The problem
When a line contains the string "Copyright", it counts once; give the total of such lines in the entries below and nothing else.
============================================================
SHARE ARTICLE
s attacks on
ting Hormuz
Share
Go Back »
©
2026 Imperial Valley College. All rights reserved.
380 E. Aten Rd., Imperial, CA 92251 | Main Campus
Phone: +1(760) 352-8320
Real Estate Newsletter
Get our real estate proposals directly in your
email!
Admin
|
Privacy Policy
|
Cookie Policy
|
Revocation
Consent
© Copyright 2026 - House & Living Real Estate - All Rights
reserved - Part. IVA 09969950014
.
============================================================
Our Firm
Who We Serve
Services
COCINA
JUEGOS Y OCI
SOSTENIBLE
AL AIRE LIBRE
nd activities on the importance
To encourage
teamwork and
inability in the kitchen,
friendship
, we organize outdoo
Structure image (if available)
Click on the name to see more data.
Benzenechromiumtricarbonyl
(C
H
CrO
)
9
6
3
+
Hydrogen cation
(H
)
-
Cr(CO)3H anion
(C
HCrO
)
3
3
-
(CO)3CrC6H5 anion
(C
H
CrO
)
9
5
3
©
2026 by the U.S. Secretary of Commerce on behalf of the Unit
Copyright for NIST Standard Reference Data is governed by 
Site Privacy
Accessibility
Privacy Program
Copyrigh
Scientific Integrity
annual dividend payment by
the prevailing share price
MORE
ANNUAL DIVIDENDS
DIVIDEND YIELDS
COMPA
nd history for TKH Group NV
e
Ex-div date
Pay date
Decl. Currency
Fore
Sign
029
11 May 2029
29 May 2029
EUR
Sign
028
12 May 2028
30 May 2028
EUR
============================================================
Solution to the problem
2